動くツールが使われない原因は、機能ではなく「人の集中」を削る設計にあることが多いです。

特にやられがちなのが、記録系です。

  • 作業ログを残したい
  • 振り返りに使いたい
  • だから自動化したい
  • …のに、なぜか続かない

このあと、実際に「作業ログ自動記録ツール」を作って使われなくなった例で、

なぜ死ぬのか/どうすれば生き残るのかを整理します。

使われなかったツール例:作業ログ自動記録ツール

ツールの内容

  • 作業開始時にツールを起動する
  • 作業内容を1行入力する
  • 終了時に停止する
  • 日付・時間・内容をログとして保存する

目的は、あとから振り返れる作業記録を作ることでした。

技術的には、ちゃんと動いていた

実装としては問題ありませんでした。

  • 起動は速い
  • ログは正しく保存される
  • データも整形されている

少なくとも、「壊れていた」「未完成だった」わけではありません

それでも使われなかった理由

理由はシンプルです。

  • 作業開始前に入力が必要
  • 集中したいタイミングで手を止める必要がある
  • 記録のために意識を切り替える必要がある

つまり、設計として 「記録のために集中を削る」 形になっていました。

忙しい日ほど起動されず、忙しくない日だけログが残る。

その結果、ログが偏って 記録そのものの価値が下がっていきました

もし改善するなら、こうする

「続く」側に寄せるなら、やることは1つです。

入力をゼロに寄せることです。

  • 自動で取れるものは自動で取る(開始時刻・終了時刻・アプリ名など)
  • 人が入れるのは最後に1回だけ(1日の終わりにまとめて補足する)
  • さらに言うと、空ログでも成立する(「何も書かれていない」ことを許す)

ログは「正しさ」よりも、残り続けることが先です。

今ならこう判断する

今の自分なら、こう判断します。

  • 作業開始を「意識させる」ツールは続かない
  • 自動化できない記録は、結局やらない
  • 記録は「後から補える」設計で十分

このツールが失敗した理由は、機能不足ではなく

「人の集中を前提にした設計」だったからです。

「使われないツール」を見抜く判断基準

作る前に、だいたい見抜けます。

  • 起動のために手を止める必要があるか
  • 使うために意識の切り替えが必要か
  • 「忙しい日」ほど使う理由が薄い設計になっていないか
  • 記録が欠けると、成果物として成立しない作りになっていないか

作業ログ自動記録ツールが続かない理由:使われないツールの共通点は「入力」

「動くのに使われない」は、地味に心にきます。

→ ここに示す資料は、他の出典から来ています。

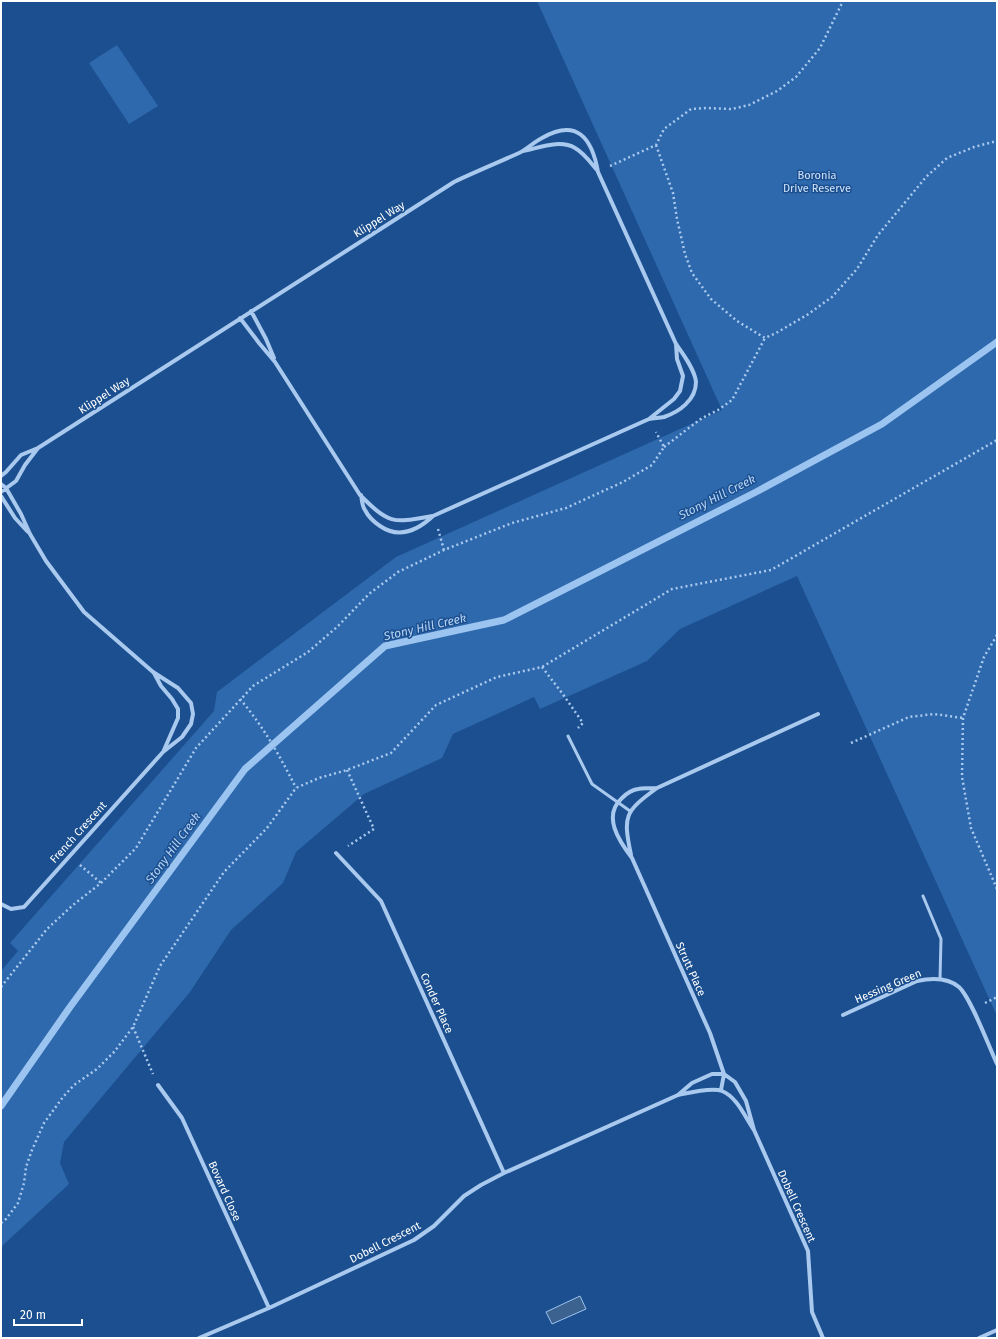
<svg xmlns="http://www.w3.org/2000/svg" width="998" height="1339" viewBox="0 0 998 1339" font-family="'Fira Sans',sans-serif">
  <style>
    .green { fill: #2e69ad }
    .water { fill: #3c6290; stroke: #9cc4f0 }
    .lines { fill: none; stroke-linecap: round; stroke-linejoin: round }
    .stream { stroke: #9cc4f0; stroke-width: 7 }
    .path { stroke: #a9c9ee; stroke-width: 2.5; stroke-dasharray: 2 3; stroke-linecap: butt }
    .service { stroke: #a9c9ee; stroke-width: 3 }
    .minor { stroke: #a9c9ee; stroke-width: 4 }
    .labels { text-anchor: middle; stroke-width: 3; stroke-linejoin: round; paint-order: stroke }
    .park-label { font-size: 11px; fill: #cfe3fa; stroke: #1b4f8f }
    .street-label { font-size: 11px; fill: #fff; stroke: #1b4f8f }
    .water-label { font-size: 12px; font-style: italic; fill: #b5d3f5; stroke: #1b4f8f }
  </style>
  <rect width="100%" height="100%" fill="#1b4f8f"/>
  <!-- green -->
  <path class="green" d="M 537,1 L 997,1 L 997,1016 L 797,576 L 680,629 L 647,661 L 540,709 L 534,697 L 453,734 L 442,758 L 364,794 L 296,852 L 283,883 L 231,930 L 190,992 L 64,1142 L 60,1163 L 69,1184 L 1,1247 L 1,971 L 18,951 L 10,943 L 214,711 L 217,692 L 396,557 L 722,410 Z
    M 117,45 L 158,106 L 129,124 L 89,63 Z"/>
  <!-- water -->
  <path class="water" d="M 580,1296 L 586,1309 L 552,1324 L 546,1312 Z"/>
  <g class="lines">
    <!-- stream -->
    <path class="stream" d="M 1,1106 L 70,1007 L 245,769 L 385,646 L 504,620 L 756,492 L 882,424 L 997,342"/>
    <!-- path -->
    <path class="path" d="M 656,145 L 673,193 L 677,219 L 685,254 L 692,273 L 711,299 L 737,321 L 765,338 L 776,333 L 807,315 L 832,297 L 857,269 L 878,235 L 926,177 L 947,158 L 974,147 L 997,141
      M 610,166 L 656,145 L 664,129 L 691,109 L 706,108 L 732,109 L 749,105 L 777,91 L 796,77 L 820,48 L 843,1
      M 664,447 L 702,418 L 718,410 L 732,400 L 765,338
      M 438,529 L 444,550
      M 997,635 L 984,657 L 963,718 L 962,777 L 971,828 L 997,889
      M 542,667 L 562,693 L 583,723 L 578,728
      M 240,699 C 263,726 280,756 296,788
      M 851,743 L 909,717 L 934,714 L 963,718
      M 347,770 L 374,829 L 348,846
      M 80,865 L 101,883
      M 1,987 L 47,929 L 73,905 L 101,883 L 136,848 L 196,748 L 253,686 L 308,652 L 337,627 L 369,594 L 398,572 L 444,550 L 512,523 L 566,508 L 623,482 L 652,465 L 664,447 L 656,432
      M 985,1003 L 997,997
      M 133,1027 L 153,1074
      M 1,1223 L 6,1219 L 18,1203 L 24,1183 L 26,1167 L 32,1150 L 44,1123 L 63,1097 L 74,1085 L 97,1069 L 114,1052 L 133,1027 L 160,966 L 224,872 L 267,828 L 296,788 L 319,778 L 347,770 L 391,753 L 436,705 L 497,677 L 542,667 L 672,589 L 771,570 L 997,440"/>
    <!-- service -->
    <path class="service" d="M 568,736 L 592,784 L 630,811
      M 923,896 L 941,939 L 940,979"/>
    <!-- minor -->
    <path class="minor" d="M 523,151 C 539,148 560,139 575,148 C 584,153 591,163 597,170
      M 251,311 L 266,339 L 274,358
      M 240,318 L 259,343 L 275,362 L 360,495 C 390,525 393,523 433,516 L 649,419 L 674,399 L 680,391 L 683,376 L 677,359 L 676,344
      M 1,476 L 6,472 L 21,455 L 38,448 L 454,182 C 475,172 497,163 519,153 C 527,149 534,142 542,138 C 577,118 592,138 598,172 L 676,344 C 683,354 695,370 696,382 C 696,400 679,412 664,417 C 659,418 654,418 649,419
      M 1,484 L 6,488 L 21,514 L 30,534 L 46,561 L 84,612 L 153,672 L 178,688 L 191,703 L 193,714 L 191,724 L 182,737 L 163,752 L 24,907 L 11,909 L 1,904
      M 1,492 L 16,481 L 25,465 L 38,448
      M 361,495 C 362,500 362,506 365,510 C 368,516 374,522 380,526 C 399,539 417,531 433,516
      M 1,496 L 15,518 L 28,532
      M 154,673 L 161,686 L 172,699 L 178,709 L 178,718 L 164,750
      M 657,788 C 650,788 644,788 638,789 C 631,790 627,793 622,798 C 602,816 619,841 632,858 L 710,1033 L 724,1074 L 721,1090
      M 336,853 L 381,901 L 504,1173
      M 631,855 C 623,816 624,812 657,788 L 818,714
      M 843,1015 L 917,981 C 931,978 947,977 959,987 C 971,998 989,1047 997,1064
      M 158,1085 L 182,1118 L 269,1308
      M 678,1095 L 692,1083 L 712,1074 L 724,1074 L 735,1082 L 746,1101 L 754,1130 L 808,1251 L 812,1312 L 823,1338
      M 199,1338 L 269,1308 L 414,1240 L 434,1226 L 464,1196 L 481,1185 L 504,1173 L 678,1095 C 688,1093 712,1087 722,1091 C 737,1097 745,1117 754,1130
      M 979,1338 L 997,1330"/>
  </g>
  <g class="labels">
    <!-- park labels -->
    <g class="park-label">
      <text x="817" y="179">Boronia<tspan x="817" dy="13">Drive Reserve</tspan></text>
    </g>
    <!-- street labels -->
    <g class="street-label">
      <text transform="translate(379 219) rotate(-32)" y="4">Klippel Way</text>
      <text transform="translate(104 395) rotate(-33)" y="4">Klippel Way</text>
      <text transform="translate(78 832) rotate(-48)" y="4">French Crescent</text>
      <text transform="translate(691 969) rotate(66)" y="4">Strutt Place</text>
      <text transform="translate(888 986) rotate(-23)" y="4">Hessing Green</text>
      <text transform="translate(437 1003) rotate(66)" y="4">Conder Place</text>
      <text transform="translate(225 1191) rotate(66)" y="4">Bovard Close</text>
      <text transform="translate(797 1206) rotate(66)" y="4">Dobell Crescent</text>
      <text transform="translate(385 1242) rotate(-27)" y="4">Dobell Crescent</text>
    </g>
    <!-- water labels -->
    <g class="water-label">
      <text transform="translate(717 497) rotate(-27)" y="4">Stony Hill Creek</text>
      <text transform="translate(425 627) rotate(-13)" y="4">Stony Hill Creek</text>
      <text transform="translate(173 848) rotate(-54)" y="4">Stony Hill Creek</text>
    </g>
  </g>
  <!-- border -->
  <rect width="998" height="1339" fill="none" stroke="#ffffff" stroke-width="4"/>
  <!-- scale -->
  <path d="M14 1319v6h68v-6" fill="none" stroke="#ffffff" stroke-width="2"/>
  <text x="20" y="1319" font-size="12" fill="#ffffff" stroke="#1b4f8f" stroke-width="3" paint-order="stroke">20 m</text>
</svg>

作った側としては、なおさらです。

ただ、この失敗は無駄ではありませんでした。評価軸が「機能」から「摩擦」に切り替わったからです。

入力が1回でも増えるなら、その1回は“忙しい日に必ず消える”。そう腹落ちしました。

だから今は、入力を増やす設計なら最初からやらない。やるなら、後から補える形に寄せる。

この判断ができるようになった時点で、このツールは役目を果たしたと思っています。